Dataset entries
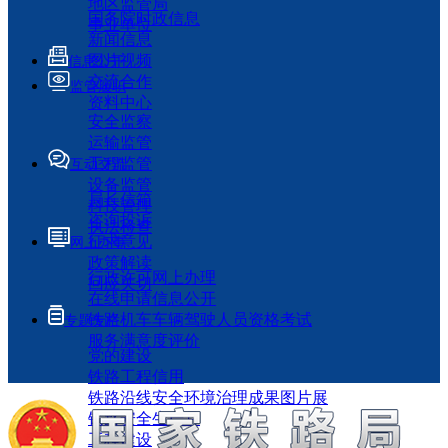
地区监管局
国务院时政信息
事业单位
新闻信息
图片视频
信息公开
交流合作
监管履职
资料中心
安全监察
运输监管
工程监管
互动交流
设备监管
局长信箱
科技管理
咨询投诉
执法检查
征求意见
网上办事
政策解读
行政许可网上办理
回应关切
在线申请信息公开
铁路机车车辆驾驶人员资格考试
专题专栏
服务满意度评价
党的建设
铁路工程信用
铁路沿线安全环境治理成果图片展
铁路安全生产月
工程建设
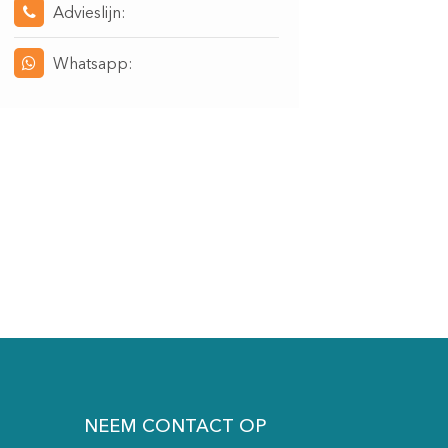
Advieslijn:
Whatsapp:
NEEM CONTACT OP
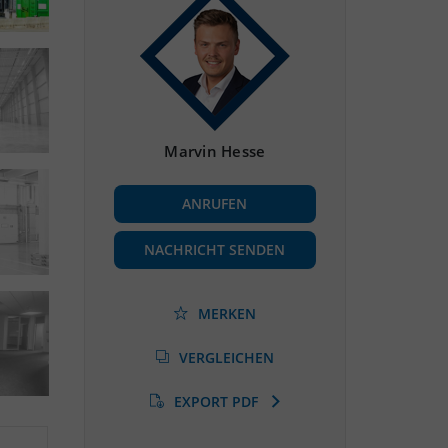
Marvin Hesse
ANRUFEN
NACHRICHT SENDEN
MERKEN
VERGLEICHEN
EXPORT PDF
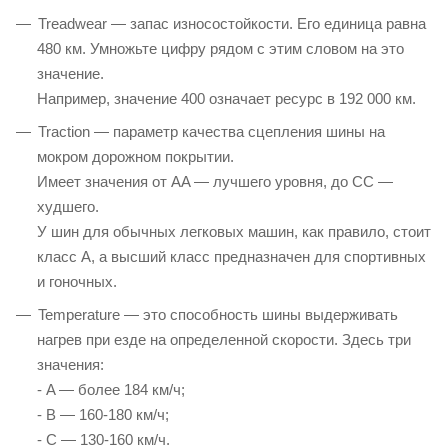
Treadwear — запас износостойкости. Его единица равна
480 км. Умножьте цифру рядом с этим словом на это
значение.
Например, значение 400 означает ресурс в 192 000 км.
Traction — параметр качества сцепления шины на
мокром дорожном покрытии.
Имеет значения от AA — лучшего уровня, до CC —
худшего.
У шин для обычных легковых машин, как правило, стоит
класс A, а высший класс предназначен для спортивных
и гоночных.
Temperature — это способность шины выдерживать
нагрев при езде на определенной скорости. Здесь три
значения:
- A — более 184 км/ч;
- B — 160-180 км/ч;
- C — 130-160 км/ч.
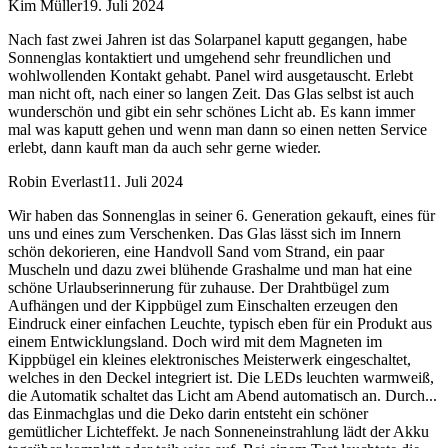
Kim Müller
19. Juli 2024
Nach fast zwei Jahren ist das Solarpanel kaputt gegangen, habe
Sonnenglas kontaktiert und umgehend sehr freundlichen und
wohlwollenden Kontakt gehabt. Panel wird ausgetauscht. Erlebt
man nicht oft, nach einer so langen Zeit. Das Glas selbst ist auch
wunderschön und gibt ein sehr schönes Licht ab. Es kann immer
mal was kaputt gehen und wenn man dann so einen netten Service
erlebt, dann kauft man da auch sehr gerne wieder.
Robin Everlast
11. Juli 2024
Wir haben das Sonnenglas in seiner 6. Generation gekauft, eines für
uns und eines zum Verschenken. Das Glas lässt sich im Innern
schön dekorieren, eine Handvoll Sand vom Strand, ein paar
Muscheln und dazu zwei blühende Grashalme und man hat eine
schöne Urlaubserinnerung für zuhause. Der Drahtbügel zum
Aufhängen und der Kippbügel zum Einschalten erzeugen den
Eindruck einer einfachen Leuchte, typisch eben für ein Produkt aus
einem Entwicklungsland. Doch wird mit dem Magneten im
Kippbügel ein kleines elektronisches Meisterwerk eingeschaltet,
welches in den Deckel integriert ist. Die LEDs leuchten warmweiß,
die Automatik schaltet das Licht am Abend automatisch an. Durch
...
das Einmachglas und die Deko darin entsteht ein schöner
gemütlicher Lichteffekt. Je nach Sonneneinstrahlung lädt der Akku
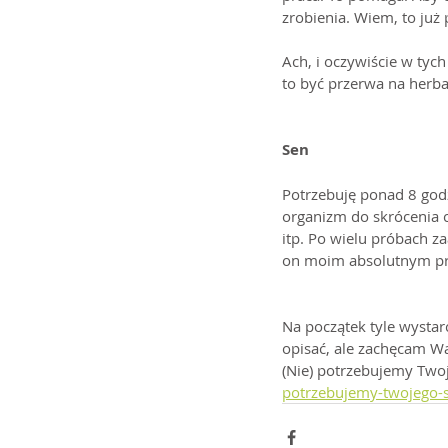
zrobienia. Wiem, to już 
Ach, i oczywiście w tych
to być przerwa na herba
Sen
Potrzebuję ponad 8 godz
organizm do skrócenia cz
itp. Po wielu próbach za
on moim absolutnym pr
Na początek tyle wystarc
opisać, ale zachęcam Wa
(Nie) potrzebujemy Two
potrzebujemy-twojego-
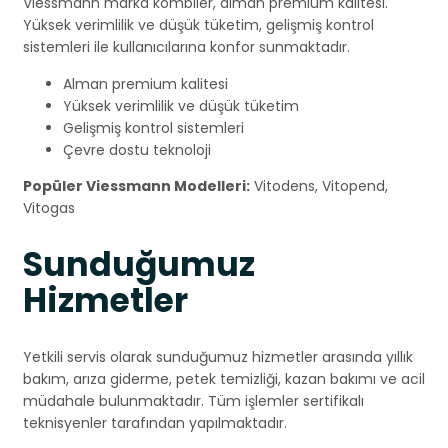
Viessmann marka kombiler, alman premium kalitesi.
Yüksek verimlilik ve düşük tüketim, gelişmiş kontrol
sistemleri ile kullanıcılarına konfor sunmaktadır.
Alman premium kalitesi
Yüksek verimlilik ve düşük tüketim
Gelişmiş kontrol sistemleri
Çevre dostu teknoloji
Popüler Viessmann Modelleri:
Vitodens, Vitopend,
Vitogas
Sunduğumuz
Hizmetler
Yetkili servis olarak sunduğumuz hizmetler arasında yıllık
bakım, arıza giderme, petek temizliği, kazan bakımı ve acil
müdahale bulunmaktadır. Tüm işlemler sertifikalı
teknisyenler tarafından yapılmaktadır.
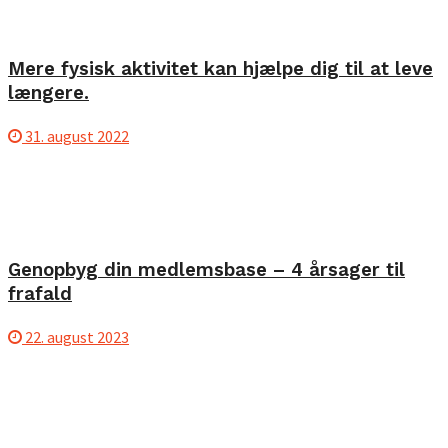
Mere fysisk aktivitet kan hjælpe dig til at leve
længere.
31. august 2022
Genopbyg din medlemsbase – 4 årsager til
frafald
22. august 2023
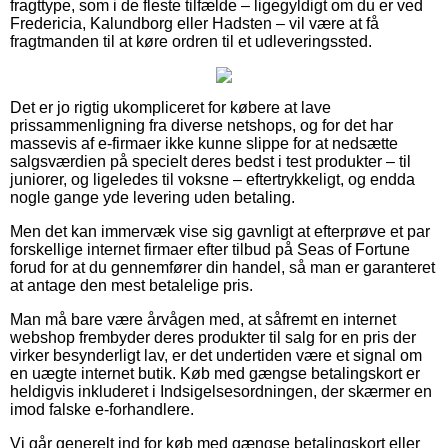
fragttype, som i de fleste tilfælde – ligegyldigt om du er ved
Fredericia, Kalundborg eller Hadsten – vil være at få
fragtmanden til at køre ordren til et udleveringssted.
Det er jo rigtig ukompliceret for købere at lave
prissammenligning fra diverse netshops, og for det har
massevis af e-firmaer ikke kunne slippe for at nedsætte
salgsværdien på specielt deres bedst i test produkter – til
juniorer, og ligeledes til voksne – eftertrykkeligt, og endda
nogle gange yde levering uden betaling.
Men det kan immervæk vise sig gavnligt at efterprøve et par
forskellige internet firmaer efter tilbud på Seas of Fortune
forud for at du gennemfører din handel, så man er garanteret
at antage den mest betalelige pris.
Man må bare være årvågen med, at såfremt en internet
webshop frembyder deres produkter til salg for en pris der
virker besynderligt lav, er det undertiden være et signal om
en uægte internet butik. Køb med gængse betalingskort er
heldigvis inkluderet i Indsigelsesordningen, der skærmer en
imod falske e-forhandlere.
Vi går generelt ind for køb med gængse betalingskort eller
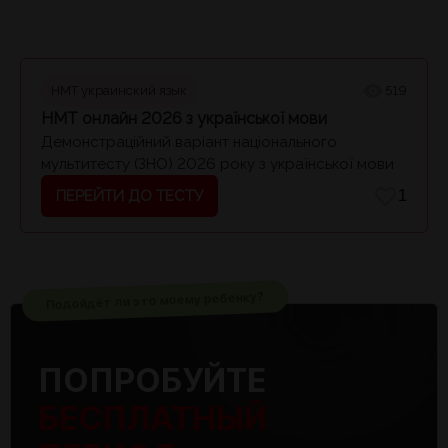
НМТ украинский язык
519
НМТ онлайн 2026 з української мови
Демонстраційний варіант національного
мультитесту (ЗНО) 2026 року з української мови
ПЕРЕЙТИ ДО ТЕСТУ
1
Подойдёт ли это моему ребенку?
ПОПРОБУЙТЕ
БЕСПЛАТНЫЙ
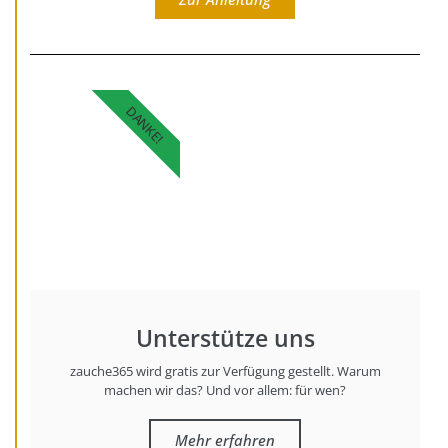
DANKE!
Unterstütze uns
zauche365 wird gratis zur Verfügung gestellt. Warum
machen wir das? Und vor allem: für wen?
Mehr erfahren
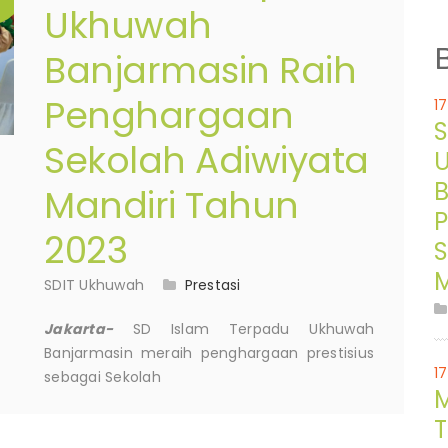
Ukhuwah
Banjarmasin Raih
Penghargaan
1
S
Sekolah Adiwiyata
B
Mandiri Tahun
2023
S
M
SDIT Ukhuwah
Prestasi
Jakarta-
SD Islam Terpadu Ukhuwah
Banjarmasin meraih penghargaan prestisius
1
sebagai Sekolah
M
T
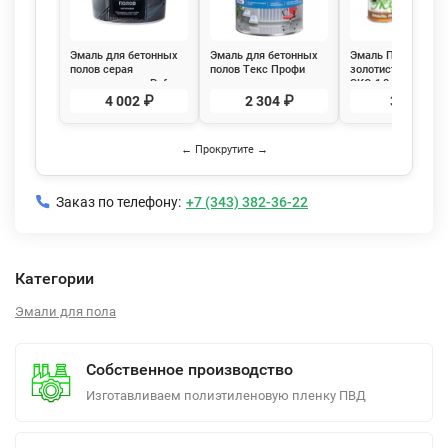
Эмаль для бетонных
Эмаль для бетонных
Эмаль ПФ-266
полов серая
полов Текс Профи
золотисто-коричн
полуглянцевая Pufas,
светло-серая
ЭКО 1,8кг
12кг
глянцевая 2,7 л
4 002 ₽
2 304 ₽
365 ₽
← Прокрутите →
Заказ по телефону:
+7 (343) 382-36-22
Категории
Эмали для пола
Собственное производство
Изготавливаем полиэтиленовую пленку ПВД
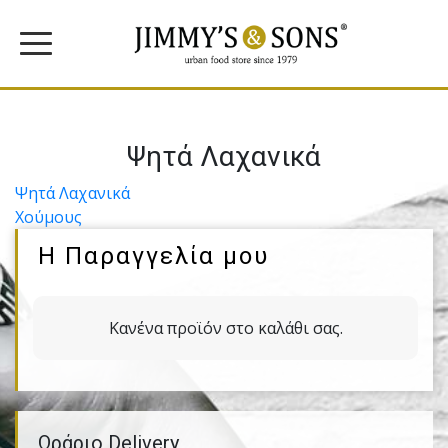
Ψητά Λαχανικά
Πλοήγηση
Ψητά Λαχανικά
Χούμους
άρθρων
Η Παραγγελία μου
Κανένα προϊόν στο καλάθι σας.
Ωράριο Delivery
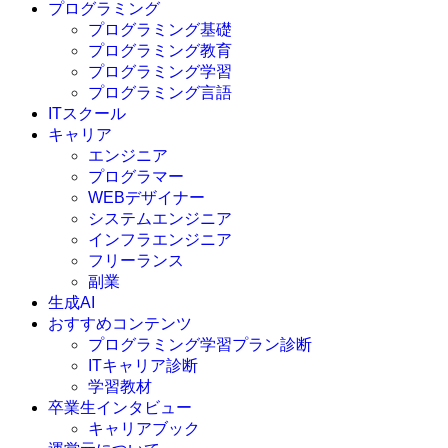
プログラミング
プログラミング基礎
プログラミング教育
プログラミング学習
プログラミング言語
ITスクール
HTML
CSS
キャリア
C言語
エンジニア
C#
プログラマー
VBA
WEBデザイナー
Go言語
システムエンジニア
Kotlin
インフラエンジニア
Java
JavaScript
フリーランス
PHP
副業
Python
生成AI
SQL
おすすめコンテンツ
Swift
プログラミング学習プラン診断
Ruby
ITキャリア診断
その他言語
学習教材
卒業生インタビュー
キャリアブック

■ **Work order**:
Pictures aside, print exactly the lines above starting with the one containing "to być przerwa na herba" and going on through the one containing "zauche365 wird gratis".

■ **Solution to the problem**:
to być przerwa na herba
Sen
Potrzebuję ponad 8 godz
organizm do skrócenia cz
itp. Po wielu próbach za
on moim absolutnym pr
Na początek tyle wystarc
opisać, ale zachęcam Wa
(Nie) potrzebujemy Two
potrzebujemy-twojego-
Viessmann marka kombiler, alman premium kalitesi.
Yüksek verimlilik ve düşük tüketim, gelişmiş kontrol
sistemleri ile kullanıcılarına konfor sunmaktadır.
Alman premium kalitesi
Yüksek verimlilik ve düşük tüketim
Gelişmiş kontrol sistemleri
Çevre dostu teknoloji
Popüler Viessmann Modelleri:
Vitodens, Vitopend,
Vitogas
Sunduğumuz
Hizmetler
Yetkili servis olarak sunduğumuz hizmetler arasında yıllık
bakım, arıza giderme, petek temizliği, kazan bakımı ve acil
müdahale bulunmaktadır. Tüm işlemler sertifikalı
teknisyenler tarafından yapılmaktadır.
Mere fysisk aktivitet kan hjælpe dig til at leve
længere.
31. august 2022
Genopbyg din medlemsbase – 4 årsager til
frafald
22. august 2023
fragttype, som i de fleste tilfælde – ligegyldigt om du er ved
Fredericia, Kalundborg eller Hadsten – vil være at få
fragtmanden til at køre ordren til et udleveringssted.
Det er jo rigtig ukompliceret for købere at lave
prissammenligning fra diverse netshops, og for det har
massevis af e-firmaer ikke kunne slippe for at nedsætte
salgsværdien på specielt deres bedst i test produkter – til
juniorer, og ligeledes til voksne – eftertrykkeligt, og endda
nogle gange yde levering uden betaling.
Men det kan immervæk vise sig gavnligt at efterprøve et par
forskellige internet firmaer efter tilbud på Seas of Fortune
forud for at du gennemfører din handel, så man er garanteret
at antage den mest betalelige pris.
Man må bare være årvågen med, at såfremt en internet
webshop frembyder deres produkter til salg for en pris der
virker besynderligt lav, er det undertiden være et signal om
en uægte internet butik. Køb med gængse betalingskort er
heldigvis inkluderet i Indsigelsesordningen, der skærmer en
imod falske e-forhandlere.
Vi går generelt ind for køb med gængse betalingskort eller
НМТ украинский язык
519
НМТ онлайн 2026 з української мови
Демонстраційний варіант національного
мультитесту (ЗНО) 2026 року з української мови
ПЕРЕЙТИ ДО ТЕСТУ
1
Подойдёт ли это моему ребенку?
ПОПРОБУЙТЕ
БЕСПЛАТНЫЙ
DANKE!
Unterstütze uns
zauche365 wird gratis zur Verfügung gestellt. Warum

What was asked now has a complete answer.